## TASK ITEM
Extend the passage on palm oil markets and smallholder farmers, beginning after its final paragraph.

Concealed in half of all supermarket products, palm oil is the most widely produced edible oil. It represents a source of livelihood for over 7 million smallholder farmers worldwide. And given estimates that we need to generate 50% more food by 2050, it could play a key role in enhancing global food security and alleviating poverty.
Despite being incredibly versatile, palm oil often hits the headlines due to its contributions to deforestation, biodiversity loss, and climate change. A new report from the International Institute for Sustainable Development (IISD) unpacks recent market trends in the palm oil sector and examines the role that voluntary sustainability standards (VSSs) can play in improving its socio-economic benefits while addressing these environmental concerns.
The report comes at a time when international crude palm oil prices have been increasing steadily for many years—despite the volatility brought on by the COVID-19 pandemic and Russia’s invasion of Ukraine—but farm gate prices in major palm oil producing countries have declined.
“Farmers are receiving less and less for their oil palm fruits,” said Steffany Bermúdez, Policy Advisor, IISD. “Much of the value and profit in the palm oil supply chain is captured downstream by a handful of corporate groups that dominate the processing and trade of palm oil. Smallholder farmers, who account for two fifths of crude palm oil production globally, get the lowest prices and profits of all actors in the chain.”

## RECORD EXTRACTS

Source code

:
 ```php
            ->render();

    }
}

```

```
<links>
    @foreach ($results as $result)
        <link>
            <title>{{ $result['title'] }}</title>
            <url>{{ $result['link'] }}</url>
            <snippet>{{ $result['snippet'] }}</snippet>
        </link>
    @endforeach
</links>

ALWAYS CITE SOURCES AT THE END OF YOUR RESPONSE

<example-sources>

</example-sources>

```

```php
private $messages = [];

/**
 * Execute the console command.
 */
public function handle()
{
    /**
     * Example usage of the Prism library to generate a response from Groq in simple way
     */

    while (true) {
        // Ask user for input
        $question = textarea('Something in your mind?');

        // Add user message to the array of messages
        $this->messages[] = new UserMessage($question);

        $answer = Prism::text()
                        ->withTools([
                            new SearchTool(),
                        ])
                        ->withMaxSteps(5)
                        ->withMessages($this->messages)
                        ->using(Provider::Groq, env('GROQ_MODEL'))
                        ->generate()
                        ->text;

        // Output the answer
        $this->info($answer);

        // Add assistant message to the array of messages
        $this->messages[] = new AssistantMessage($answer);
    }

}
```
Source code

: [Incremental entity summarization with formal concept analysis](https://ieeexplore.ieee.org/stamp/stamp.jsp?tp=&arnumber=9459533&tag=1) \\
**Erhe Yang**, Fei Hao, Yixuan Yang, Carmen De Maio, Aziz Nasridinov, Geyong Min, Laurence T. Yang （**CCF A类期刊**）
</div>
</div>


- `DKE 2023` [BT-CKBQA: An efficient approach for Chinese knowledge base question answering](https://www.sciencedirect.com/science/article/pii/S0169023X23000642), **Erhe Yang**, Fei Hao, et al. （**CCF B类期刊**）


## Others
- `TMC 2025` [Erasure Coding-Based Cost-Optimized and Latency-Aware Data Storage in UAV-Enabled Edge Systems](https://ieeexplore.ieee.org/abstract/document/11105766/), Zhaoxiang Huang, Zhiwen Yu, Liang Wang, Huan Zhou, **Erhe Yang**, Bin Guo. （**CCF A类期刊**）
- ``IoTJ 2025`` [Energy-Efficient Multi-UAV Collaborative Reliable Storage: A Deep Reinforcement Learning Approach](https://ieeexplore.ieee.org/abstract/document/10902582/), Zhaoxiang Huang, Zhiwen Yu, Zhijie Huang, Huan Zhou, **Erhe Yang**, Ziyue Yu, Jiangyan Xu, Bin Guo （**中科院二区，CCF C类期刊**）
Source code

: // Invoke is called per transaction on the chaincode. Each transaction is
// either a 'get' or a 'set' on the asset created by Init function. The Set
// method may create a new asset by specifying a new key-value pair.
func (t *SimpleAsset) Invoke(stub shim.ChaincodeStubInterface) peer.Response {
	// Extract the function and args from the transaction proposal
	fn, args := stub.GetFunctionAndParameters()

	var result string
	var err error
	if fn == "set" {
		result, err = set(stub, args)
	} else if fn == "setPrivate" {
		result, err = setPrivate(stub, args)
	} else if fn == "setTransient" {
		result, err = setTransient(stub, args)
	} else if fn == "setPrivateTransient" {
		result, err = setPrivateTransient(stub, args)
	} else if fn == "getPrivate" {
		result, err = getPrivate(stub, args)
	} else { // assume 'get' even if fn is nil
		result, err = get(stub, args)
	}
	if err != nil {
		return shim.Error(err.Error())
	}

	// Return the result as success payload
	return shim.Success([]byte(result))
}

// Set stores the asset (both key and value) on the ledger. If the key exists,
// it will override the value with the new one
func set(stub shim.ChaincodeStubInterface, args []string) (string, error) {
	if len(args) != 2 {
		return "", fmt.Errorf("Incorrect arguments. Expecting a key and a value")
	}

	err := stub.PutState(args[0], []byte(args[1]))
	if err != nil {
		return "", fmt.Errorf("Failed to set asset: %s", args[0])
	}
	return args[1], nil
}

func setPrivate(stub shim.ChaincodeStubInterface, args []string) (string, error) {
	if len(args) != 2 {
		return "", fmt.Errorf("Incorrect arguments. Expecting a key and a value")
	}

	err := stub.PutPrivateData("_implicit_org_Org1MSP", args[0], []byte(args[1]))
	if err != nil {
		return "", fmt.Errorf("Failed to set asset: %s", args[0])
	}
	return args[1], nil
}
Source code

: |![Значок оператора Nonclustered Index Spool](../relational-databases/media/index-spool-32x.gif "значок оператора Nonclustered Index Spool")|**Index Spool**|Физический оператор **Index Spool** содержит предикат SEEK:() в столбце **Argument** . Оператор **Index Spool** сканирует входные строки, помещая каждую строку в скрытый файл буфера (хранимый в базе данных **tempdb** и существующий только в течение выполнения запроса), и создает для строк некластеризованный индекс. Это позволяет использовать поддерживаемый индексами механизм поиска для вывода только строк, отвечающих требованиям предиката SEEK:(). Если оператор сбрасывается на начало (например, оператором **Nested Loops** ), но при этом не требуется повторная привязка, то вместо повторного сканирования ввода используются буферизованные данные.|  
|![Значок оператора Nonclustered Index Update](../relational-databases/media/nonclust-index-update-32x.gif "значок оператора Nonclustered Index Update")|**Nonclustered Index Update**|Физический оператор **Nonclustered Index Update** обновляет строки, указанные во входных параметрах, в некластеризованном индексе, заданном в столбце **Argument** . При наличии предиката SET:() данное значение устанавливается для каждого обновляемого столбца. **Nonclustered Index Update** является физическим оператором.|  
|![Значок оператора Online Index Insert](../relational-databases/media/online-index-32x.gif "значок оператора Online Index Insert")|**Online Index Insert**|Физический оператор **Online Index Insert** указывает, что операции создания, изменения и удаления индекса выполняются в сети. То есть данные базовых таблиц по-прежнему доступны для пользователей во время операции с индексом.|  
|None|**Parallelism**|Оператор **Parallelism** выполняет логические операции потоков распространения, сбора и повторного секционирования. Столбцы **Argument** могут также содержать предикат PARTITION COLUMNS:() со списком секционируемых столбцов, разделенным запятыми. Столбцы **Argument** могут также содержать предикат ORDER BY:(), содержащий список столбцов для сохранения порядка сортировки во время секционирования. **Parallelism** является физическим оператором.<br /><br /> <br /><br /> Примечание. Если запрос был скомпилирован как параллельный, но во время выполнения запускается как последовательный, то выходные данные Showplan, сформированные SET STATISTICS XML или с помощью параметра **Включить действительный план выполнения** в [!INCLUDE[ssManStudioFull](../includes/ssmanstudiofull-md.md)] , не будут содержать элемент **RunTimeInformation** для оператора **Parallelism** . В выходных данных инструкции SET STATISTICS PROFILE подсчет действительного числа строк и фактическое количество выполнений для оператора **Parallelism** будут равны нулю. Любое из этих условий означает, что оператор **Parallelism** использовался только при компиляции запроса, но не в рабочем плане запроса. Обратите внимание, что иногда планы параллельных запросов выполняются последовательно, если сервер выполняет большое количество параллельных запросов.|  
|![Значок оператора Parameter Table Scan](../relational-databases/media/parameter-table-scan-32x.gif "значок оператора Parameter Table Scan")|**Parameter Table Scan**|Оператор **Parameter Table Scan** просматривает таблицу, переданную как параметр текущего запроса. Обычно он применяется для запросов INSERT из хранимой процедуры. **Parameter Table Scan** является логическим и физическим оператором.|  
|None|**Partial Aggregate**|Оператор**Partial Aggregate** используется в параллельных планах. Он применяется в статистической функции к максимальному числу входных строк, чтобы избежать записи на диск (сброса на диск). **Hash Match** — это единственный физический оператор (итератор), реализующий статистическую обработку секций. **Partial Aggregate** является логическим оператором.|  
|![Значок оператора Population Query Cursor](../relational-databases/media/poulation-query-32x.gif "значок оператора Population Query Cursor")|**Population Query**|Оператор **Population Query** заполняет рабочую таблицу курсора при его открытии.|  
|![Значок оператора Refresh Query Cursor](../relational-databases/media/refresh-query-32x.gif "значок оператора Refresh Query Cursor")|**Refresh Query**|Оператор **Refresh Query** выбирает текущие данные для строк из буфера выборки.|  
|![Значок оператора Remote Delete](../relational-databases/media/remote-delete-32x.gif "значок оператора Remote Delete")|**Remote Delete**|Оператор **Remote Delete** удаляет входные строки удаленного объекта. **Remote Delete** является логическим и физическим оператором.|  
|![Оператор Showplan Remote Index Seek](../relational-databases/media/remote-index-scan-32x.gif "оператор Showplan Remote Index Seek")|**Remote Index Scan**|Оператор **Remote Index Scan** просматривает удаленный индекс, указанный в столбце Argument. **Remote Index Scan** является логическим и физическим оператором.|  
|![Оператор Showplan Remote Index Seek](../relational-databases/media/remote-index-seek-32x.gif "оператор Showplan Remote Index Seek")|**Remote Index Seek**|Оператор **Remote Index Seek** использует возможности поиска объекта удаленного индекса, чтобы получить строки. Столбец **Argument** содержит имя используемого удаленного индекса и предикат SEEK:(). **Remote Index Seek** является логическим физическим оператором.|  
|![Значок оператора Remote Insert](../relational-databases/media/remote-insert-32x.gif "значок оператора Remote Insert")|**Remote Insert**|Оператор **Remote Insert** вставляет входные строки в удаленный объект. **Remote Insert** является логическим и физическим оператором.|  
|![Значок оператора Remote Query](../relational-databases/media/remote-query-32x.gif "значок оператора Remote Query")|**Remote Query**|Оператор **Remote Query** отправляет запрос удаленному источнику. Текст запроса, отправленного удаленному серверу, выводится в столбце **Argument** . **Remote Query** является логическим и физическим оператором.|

## ANSWER
With rising production costs, limited negotiation power, and a lack of access to finance and quality inputs to contend with, oil palm farmers are the least buffered against price volatility and market shocks. The result? Many are left struggling to earn a living.
VSSs such as the Roundtable on Sustainable Palm Oil (RSPO), Rainforest Alliance, and Organic encourage oil palm farmers to adopt more sustainable agricultural practices that can reduce the sector’s environmental impacts and increase farmers’ productivity.
“Today, around 17% of palm oil produced complies with one of these standards,” said Vivek Voora, Senior Associate, IISD. “But demand for VSS-compliant palm oil in its main consuming countries, like India and China, is lagging. This likely implies that supply is outstripping demand and that there is VSS-compliant palm oil that is being sold as conventional.”
Furthermore, evidence of the direct effects of VSSs on farmers’ incomes is limited. To date, there is no formalized system in place to calculate the prices and premiums received by VSS-compliant farmers, so direct monetary incentives are not clear or guaranteed. They depend on the willingness of the buyer and fluctuate according to the international market price.
In response to these concerns, VSSs like RSPO have introduced initiatives to provide financial assistance to smallholder farmers and to encourage actors at all levels of the supply chain to share responsibility and commit to time-bound sustainability goals. The latter has helped the proportion of crude palm oil compliant with RSPO that is sold as such rise from 50% in 2019 to 64% in 2021.
But the report argues that adequate policy support is required to make VSS-compliant palm oil more competitive in domestic and international markets and to raise awareness among processors, retailers, and end-consumers in the main consuming countries.